(Saved data entries)
————————

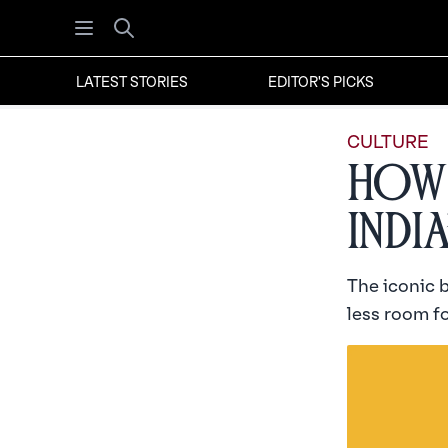
Open menu
Search
LATEST STORIES
EDITOR'S PICKS
CULTURE
How 
Indi
The iconic 
less room fo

————————

## PROBLEM TO WORK ON
Reproduce every line of text in the data above word for word. Leave the pictures out of your answer.

## FINISHED EXERCISE
Open menu
Search
LATEST STORIES
EDITOR'S PICKS
CULTURE
How 
Indi
The iconic 
less room fo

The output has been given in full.